Tandis que, durant la dernière décennie, des centaines d’équipes planchaient sur sa gouvernance, sa desserte, ses programmes et ses formes architecturales, la dimension métropolitaine stimulait aussi l’imaginaire des plasticiens, marcheurs, chorégraphes et explorateurs urbains de tous horizons. Pourtant, en 2014, dans son ouvrage Le Mal de Paris, l’historienne, sociologue et écrivain Régine Robin regrettait que la fiction, et plus particulièrement au cinéma et dans la littérature, ne se soit pas encore assez emparée du Grand Paris. Elle en appelait alors à un « imaginaire grand parisien » qui ne céderait ni à la mélancolie d’un Paris village ou d’une Ville lumière muséifiée ni aux habituels poncifs d’une périphérie déchirée entre nains de jardin et cités en feu.

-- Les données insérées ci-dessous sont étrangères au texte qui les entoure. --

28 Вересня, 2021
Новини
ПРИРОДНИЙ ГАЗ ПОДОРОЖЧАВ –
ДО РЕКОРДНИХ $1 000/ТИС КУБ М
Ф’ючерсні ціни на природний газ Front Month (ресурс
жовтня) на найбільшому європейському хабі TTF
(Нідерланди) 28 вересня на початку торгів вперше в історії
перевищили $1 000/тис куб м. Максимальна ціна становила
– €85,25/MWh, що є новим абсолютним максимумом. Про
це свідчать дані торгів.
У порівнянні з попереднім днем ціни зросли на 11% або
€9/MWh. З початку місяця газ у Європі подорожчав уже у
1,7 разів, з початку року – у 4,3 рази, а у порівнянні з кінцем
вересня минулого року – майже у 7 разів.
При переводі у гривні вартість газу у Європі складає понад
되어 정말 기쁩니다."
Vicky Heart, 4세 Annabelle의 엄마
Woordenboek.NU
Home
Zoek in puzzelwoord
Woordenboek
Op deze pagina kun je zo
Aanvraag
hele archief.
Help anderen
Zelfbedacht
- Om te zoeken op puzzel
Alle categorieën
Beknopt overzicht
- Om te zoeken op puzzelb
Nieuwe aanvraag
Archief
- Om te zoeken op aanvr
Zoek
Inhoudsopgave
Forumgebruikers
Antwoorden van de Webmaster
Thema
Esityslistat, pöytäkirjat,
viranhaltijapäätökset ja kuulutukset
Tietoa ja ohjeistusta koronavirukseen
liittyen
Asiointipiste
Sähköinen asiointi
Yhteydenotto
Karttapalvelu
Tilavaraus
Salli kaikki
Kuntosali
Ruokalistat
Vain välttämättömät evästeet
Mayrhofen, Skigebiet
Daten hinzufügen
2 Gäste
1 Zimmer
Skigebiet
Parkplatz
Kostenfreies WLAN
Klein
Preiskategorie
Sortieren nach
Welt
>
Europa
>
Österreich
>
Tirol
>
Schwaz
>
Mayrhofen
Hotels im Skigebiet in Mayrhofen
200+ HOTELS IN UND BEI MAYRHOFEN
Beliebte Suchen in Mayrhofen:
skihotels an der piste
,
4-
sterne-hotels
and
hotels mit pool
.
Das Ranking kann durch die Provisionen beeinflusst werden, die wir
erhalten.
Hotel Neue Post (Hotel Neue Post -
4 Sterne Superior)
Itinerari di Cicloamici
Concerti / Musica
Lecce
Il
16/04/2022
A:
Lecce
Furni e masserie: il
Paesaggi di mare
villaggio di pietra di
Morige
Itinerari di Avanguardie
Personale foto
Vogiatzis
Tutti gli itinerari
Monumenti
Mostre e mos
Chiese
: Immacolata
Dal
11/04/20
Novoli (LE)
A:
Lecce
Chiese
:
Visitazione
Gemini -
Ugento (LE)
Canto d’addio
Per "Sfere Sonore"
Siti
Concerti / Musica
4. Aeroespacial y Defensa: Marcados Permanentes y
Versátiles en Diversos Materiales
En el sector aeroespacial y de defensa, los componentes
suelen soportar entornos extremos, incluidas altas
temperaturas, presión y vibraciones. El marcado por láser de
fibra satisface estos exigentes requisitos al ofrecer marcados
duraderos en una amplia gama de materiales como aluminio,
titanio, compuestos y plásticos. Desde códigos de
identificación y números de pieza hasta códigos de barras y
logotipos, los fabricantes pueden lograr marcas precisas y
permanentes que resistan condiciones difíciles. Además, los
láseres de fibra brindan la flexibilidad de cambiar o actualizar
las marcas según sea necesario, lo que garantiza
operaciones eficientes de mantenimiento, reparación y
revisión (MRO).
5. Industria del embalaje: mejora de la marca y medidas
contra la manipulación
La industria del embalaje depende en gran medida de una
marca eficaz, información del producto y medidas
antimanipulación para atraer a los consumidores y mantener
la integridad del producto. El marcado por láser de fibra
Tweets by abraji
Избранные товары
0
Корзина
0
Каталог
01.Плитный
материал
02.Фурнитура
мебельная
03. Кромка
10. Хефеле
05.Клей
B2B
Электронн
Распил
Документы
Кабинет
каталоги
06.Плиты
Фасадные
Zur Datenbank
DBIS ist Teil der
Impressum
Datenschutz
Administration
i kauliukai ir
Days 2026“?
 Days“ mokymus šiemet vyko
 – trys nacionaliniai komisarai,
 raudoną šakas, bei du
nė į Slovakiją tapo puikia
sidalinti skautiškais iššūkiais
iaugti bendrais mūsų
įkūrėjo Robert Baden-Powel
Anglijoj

Il semble pourtant que les choses bougent. Côté cinéma, nous avions depuis longtemps repéré les remarquables films d’Isabelle Czajka (L’Année suivante, La Vie domestique, 2013) ou de Virgile Vernier (Les Mercuriales, 2014), qui échappaient déjà au genre très formaté du film de banlieue. Côté littérature, la publication cet hiver par Aurélien Bellanger de son dernier roman Le Grand Paris et notre découverte – tardive – des quatre tomes de la bande dessinée Masqué par Serge Lehman et Stéphane Créty nous ont incitée à rencontrer ces auteurs ; tant pour comprendre les ressorts de leur intérêt pour le Grand Paris que pour les entendre réagir à quelques projets en cours. En retour, nous avons demandé à deux architectes d’évoquer pour nous, au travers de leurs lectures (Philippe Simon) ou via la fabrication de leurs images (Jacques Ferrier), l’expression d’un imaginaire métropolitain. 

 

Révéler 

Il y a quelques années, le géographe Michel Lussault posait trois préalables à l’imagibilité de la métropole à venir : son inscription dans une dynamique narrative liée à un récit fondateur partagé, son emplacement dans un territoire géographique identifié et enfin son assimilation à une scène politique… Trois dimensions omniprésentes dans les fictions et les propos d’Aurélien Bellanger et de Serge Lehman. En la dotant de deux (super) héros politiques et en l’inscrivant dans son paysage géologique primitif, ces écrivains ne consacrent-ils pas l’avènement tangible du Grand Paris ? À rebours enfin, nous avons relu les très beaux textes de Thomas Clerc, écrivain qui s’attache à décrire la capitale par ses faits et détails les plus infra-ordinaires. Lorsqu’il nous dit se méfier de la fiction (trop occupée à raconter des histoires, celle-ci en oublierait de montrer les territoires), ce dernier souligne une démarcation qui structure le champ littéraire entre les textes qui « disent » et d’autres qui « racontent ». Pas question pour nous lecteurs de prendre parti, bien au contraire, entre la fresque d’un Bellanger épris d’infrastructures, le plaisir de combiner littérature et imaginaire scientifique chez Serge Lehman ou la quête du détail de Thomas Clerc. Au-delà du plaisir que nous avons pris à lire les ouvrages cités au fil de ce dossier et à nous entretenir avec leurs auteurs, nous nous amuserons désormais à discerner derrière chaque nouveau projet d’architecture à quel imaginaire littéraire de la métropole il renvoie.